● **Supplied data**
________________
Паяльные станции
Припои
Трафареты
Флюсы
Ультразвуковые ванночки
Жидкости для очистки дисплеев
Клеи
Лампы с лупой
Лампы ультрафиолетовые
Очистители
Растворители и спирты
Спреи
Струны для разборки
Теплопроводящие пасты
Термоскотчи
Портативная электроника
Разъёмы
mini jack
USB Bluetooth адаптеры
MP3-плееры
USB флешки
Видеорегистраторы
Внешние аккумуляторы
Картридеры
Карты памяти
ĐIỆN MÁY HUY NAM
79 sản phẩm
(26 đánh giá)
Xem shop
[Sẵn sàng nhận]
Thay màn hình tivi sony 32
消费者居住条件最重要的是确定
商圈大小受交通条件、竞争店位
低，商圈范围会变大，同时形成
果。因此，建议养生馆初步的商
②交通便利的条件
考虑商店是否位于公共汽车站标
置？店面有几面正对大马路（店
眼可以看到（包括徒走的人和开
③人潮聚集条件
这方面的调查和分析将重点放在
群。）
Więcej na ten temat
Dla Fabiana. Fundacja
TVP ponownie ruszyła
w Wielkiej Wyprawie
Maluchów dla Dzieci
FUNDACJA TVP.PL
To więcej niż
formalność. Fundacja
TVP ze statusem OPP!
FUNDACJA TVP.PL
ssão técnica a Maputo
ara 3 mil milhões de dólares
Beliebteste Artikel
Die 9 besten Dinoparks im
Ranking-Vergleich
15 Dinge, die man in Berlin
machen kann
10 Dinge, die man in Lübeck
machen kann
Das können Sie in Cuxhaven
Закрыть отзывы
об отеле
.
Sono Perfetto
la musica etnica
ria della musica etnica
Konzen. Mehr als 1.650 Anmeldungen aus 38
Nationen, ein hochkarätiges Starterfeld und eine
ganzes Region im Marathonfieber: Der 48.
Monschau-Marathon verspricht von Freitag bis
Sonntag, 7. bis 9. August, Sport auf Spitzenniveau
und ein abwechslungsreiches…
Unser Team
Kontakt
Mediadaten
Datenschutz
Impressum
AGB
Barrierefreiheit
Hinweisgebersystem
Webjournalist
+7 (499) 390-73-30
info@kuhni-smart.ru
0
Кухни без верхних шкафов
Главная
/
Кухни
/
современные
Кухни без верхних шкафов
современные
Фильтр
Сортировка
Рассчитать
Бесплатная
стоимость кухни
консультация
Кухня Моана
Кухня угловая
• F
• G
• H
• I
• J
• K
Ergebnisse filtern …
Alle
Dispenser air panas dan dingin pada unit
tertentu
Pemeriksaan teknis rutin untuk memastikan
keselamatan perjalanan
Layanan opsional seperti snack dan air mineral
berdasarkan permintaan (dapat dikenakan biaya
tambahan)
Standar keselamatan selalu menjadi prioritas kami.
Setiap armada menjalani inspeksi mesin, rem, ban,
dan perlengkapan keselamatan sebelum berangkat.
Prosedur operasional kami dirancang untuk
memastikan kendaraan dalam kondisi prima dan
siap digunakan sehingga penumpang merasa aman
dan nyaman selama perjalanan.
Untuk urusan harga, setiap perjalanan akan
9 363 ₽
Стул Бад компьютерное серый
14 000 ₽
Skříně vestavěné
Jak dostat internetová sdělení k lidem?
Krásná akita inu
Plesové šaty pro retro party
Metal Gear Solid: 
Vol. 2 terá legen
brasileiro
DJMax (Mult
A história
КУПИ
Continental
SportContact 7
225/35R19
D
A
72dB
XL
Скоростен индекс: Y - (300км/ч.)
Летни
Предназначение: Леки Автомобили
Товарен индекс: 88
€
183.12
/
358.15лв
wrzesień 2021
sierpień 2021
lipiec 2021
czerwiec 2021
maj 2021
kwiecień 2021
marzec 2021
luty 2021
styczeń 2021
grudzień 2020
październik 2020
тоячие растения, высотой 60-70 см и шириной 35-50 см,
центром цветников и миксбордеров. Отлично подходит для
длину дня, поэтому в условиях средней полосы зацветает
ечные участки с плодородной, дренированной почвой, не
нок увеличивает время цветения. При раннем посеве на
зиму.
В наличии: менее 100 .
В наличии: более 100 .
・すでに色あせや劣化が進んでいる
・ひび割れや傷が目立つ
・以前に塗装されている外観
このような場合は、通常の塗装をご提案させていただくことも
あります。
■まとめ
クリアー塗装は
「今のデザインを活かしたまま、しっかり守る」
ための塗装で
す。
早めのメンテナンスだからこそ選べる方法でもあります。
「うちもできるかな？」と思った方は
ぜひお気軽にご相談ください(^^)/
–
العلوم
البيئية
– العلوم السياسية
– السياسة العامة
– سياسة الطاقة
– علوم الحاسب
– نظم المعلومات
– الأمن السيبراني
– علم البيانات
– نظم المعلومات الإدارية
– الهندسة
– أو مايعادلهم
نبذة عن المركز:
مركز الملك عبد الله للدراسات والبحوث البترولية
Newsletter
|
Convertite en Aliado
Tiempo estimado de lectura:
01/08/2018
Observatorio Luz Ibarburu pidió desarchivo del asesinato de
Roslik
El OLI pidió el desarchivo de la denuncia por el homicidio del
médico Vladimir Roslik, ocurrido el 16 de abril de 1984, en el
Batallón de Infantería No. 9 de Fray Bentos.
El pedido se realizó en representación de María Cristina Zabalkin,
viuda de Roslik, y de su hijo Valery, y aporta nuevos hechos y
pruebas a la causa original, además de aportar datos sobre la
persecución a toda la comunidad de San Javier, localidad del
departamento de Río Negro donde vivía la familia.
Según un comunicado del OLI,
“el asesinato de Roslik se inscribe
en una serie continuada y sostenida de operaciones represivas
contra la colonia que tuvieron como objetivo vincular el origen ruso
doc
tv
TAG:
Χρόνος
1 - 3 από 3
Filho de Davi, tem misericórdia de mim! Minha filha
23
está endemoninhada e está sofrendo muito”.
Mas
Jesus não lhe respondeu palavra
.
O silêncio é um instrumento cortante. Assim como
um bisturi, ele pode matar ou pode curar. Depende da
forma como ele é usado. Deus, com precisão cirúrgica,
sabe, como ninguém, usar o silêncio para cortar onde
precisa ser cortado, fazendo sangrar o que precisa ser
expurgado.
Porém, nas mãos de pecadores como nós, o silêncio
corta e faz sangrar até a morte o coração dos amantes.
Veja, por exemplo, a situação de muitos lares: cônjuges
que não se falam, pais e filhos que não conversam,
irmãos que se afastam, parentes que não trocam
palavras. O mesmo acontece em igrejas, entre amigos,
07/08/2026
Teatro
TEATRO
________________
● **What is expected**
Copy out every line of the listing above without altering any character, including the punctuation and the line breaks.

● **Answer to this task**
Паяльные станции
Припои
Трафареты
Флюсы
Ультразвуковые ванночки
Жидкости для очистки дисплеев
Клеи
Лампы с лупой
Лампы ультрафиолетовые
Очистители
Растворители и спирты
Спреи
Струны для разборки
Теплопроводящие пасты
Термоскотчи
Портативная электроника
Разъёмы
mini jack
USB Bluetooth адаптеры
MP3-плееры
USB флешки
Видеорегистраторы
Внешние аккумуляторы
Картридеры
Карты памяти
ĐIỆN MÁY HUY NAM
79 sản phẩm
(26 đánh giá)
Xem shop
[Sẵn sàng nhận]
Thay màn hình tivi sony 32
消费者居住条件最重要的是确定
商圈大小受交通条件、竞争店位
低，商圈范围会变大，同时形成
果。因此，建议养生馆初步的商
②交通便利的条件
考虑商店是否位于公共汽车站标
置？店面有几面正对大马路（店
眼可以看到（包括徒走的人和开
③人潮聚集条件
这方面的调查和分析将重点放在
群。）
Więcej na ten temat
Dla Fabiana. Fundacja
TVP ponownie ruszyła
w Wielkiej Wyprawie
Maluchów dla Dzieci
FUNDACJA TVP.PL
To więcej niż
formalność. Fundacja
TVP ze statusem OPP!
FUNDACJA TVP.PL
ssão técnica a Maputo
ara 3 mil milhões de dólares
Beliebteste Artikel
Die 9 besten Dinoparks im
Ranking-Vergleich
15 Dinge, die man in Berlin
machen kann
10 Dinge, die man in Lübeck
machen kann
Das können Sie in Cuxhaven
Закрыть отзывы
об отеле
.
Sono Perfetto
la musica etnica
ria della musica etnica
Konzen. Mehr als 1.650 Anmeldungen aus 38
Nationen, ein hochkarätiges Starterfeld und eine
ganzes Region im Marathonfieber: Der 48.
Monschau-Marathon verspricht von Freitag bis
Sonntag, 7. bis 9. August, Sport auf Spitzenniveau
und ein abwechslungsreiches…
Unser Team
Kontakt
Mediadaten
Datenschutz
Impressum
AGB
Barrierefreiheit
Hinweisgebersystem
Webjournalist
+7 (499) 390-73-30
info@kuhni-smart.ru
0
Кухни без верхних шкафов
Главная
/
Кухни
/
современные
Кухни без верхних шкафов
современные
Фильтр
Сортировка
Рассчитать
Бесплатная
стоимость кухни
консультация
Кухня Моана
Кухня угловая
• F
• G
• H
• I
• J
• K
Ergebnisse filtern …
Alle
Dispenser air panas dan dingin pada unit
tertentu
Pemeriksaan teknis rutin untuk memastikan
keselamatan perjalanan
Layanan opsional seperti snack dan air mineral
berdasarkan permintaan (dapat dikenakan biaya
tambahan)
Standar keselamatan selalu menjadi prioritas kami.
Setiap armada menjalani inspeksi mesin, rem, ban,
dan perlengkapan keselamatan sebelum berangkat.
Prosedur operasional kami dirancang untuk
memastikan kendaraan dalam kondisi prima dan
siap digunakan sehingga penumpang merasa aman
dan nyaman selama perjalanan.
Untuk urusan harga, setiap perjalanan akan
9 363 ₽
Стул Бад компьютерное серый
14 000 ₽
Skříně vestavěné
Jak dostat internetová sdělení k lidem?
Krásná akita inu
Plesové šaty pro retro party
Metal Gear Solid: 
Vol. 2 terá legen
brasileiro
DJMax (Mult
A história
КУПИ
Continental
SportContact 7
225/35R19
D
A
72dB
XL
Скоростен индекс: Y - (300км/ч.)
Летни
Предназначение: Леки Автомобили
Товарен индекс: 88
€
183.12
/
358.15лв
wrzesień 2021
sierpień 2021
lipiec 2021
czerwiec 2021
maj 2021
kwiecień 2021
marzec 2021
luty 2021
styczeń 2021
grudzień 2020
październik 2020
тоячие растения, высотой 60-70 см и шириной 35-50 см,
центром цветников и миксбордеров. Отлично подходит для
длину дня, поэтому в условиях средней полосы зацветает
ечные участки с плодородной, дренированной почвой, не
нок увеличивает время цветения. При раннем посеве на
зиму.
В наличии: менее 100 .
В наличии: более 100 .
・すでに色あせや劣化が進んでいる
・ひび割れや傷が目立つ
・以前に塗装されている外観
このような場合は、通常の塗装をご提案させていただくことも
あります。
■まとめ
クリアー塗装は
「今のデザインを活かしたまま、しっかり守る」
ための塗装で
す。
早めのメンテナンスだからこそ選べる方法でもあります。
「うちもできるかな？」と思った方は
ぜひお気軽にご相談ください(^^)/
–
العلوم
البيئية
– العلوم السياسية
– السياسة العامة
– سياسة الطاقة
– علوم الحاسب
– نظم المعلومات
– الأمن السيبراني
– علم البيانات
– نظم المعلومات الإدارية
– الهندسة
– أو مايعادلهم
نبذة عن المركز:
مركز الملك عبد الله للدراسات والبحوث البترولية
Newsletter
|
Convertite en Aliado
Tiempo estimado de lectura:
01/08/2018
Observatorio Luz Ibarburu pidió desarchivo del asesinato de
Roslik
El OLI pidió el desarchivo de la denuncia por el homicidio del
médico Vladimir Roslik, ocurrido el 16 de abril de 1984, en el
Batallón de Infantería No. 9 de Fray Bentos.
El pedido se realizó en representación de María Cristina Zabalkin,
viuda de Roslik, y de su hijo Valery, y aporta nuevos hechos y
pruebas a la causa original, además de aportar datos sobre la
persecución a toda la comunidad de San Javier, localidad del
departamento de Río Negro donde vivía la familia.
Según un comunicado del OLI,
“el asesinato de Roslik se inscribe
en una serie continuada y sostenida de operaciones represivas
contra la colonia que tuvieron como objetivo vincular el origen ruso
doc
tv
TAG:
Χρόνος
1 - 3 από 3
Filho de Davi, tem misericórdia de mim! Minha filha
23
está endemoninhada e está sofrendo muito”.
Mas
Jesus não lhe respondeu palavra
.
O silêncio é um instrumento cortante. Assim como
um bisturi, ele pode matar ou pode curar. Depende da
forma como ele é usado. Deus, com precisão cirúrgica,
sabe, como ninguém, usar o silêncio para cortar onde
precisa ser cortado, fazendo sangrar o que precisa ser
expurgado.
Porém, nas mãos de pecadores como nós, o silêncio
corta e faz sangrar até a morte o coração dos amantes.
Veja, por exemplo, a situação de muitos lares: cônjuges
que não se falam, pais e filhos que não conversam,
irmãos que se afastam, parentes que não trocam
palavras. O mesmo acontece em igrejas, entre amigos,
07/08/2026
Teatro
TEATRO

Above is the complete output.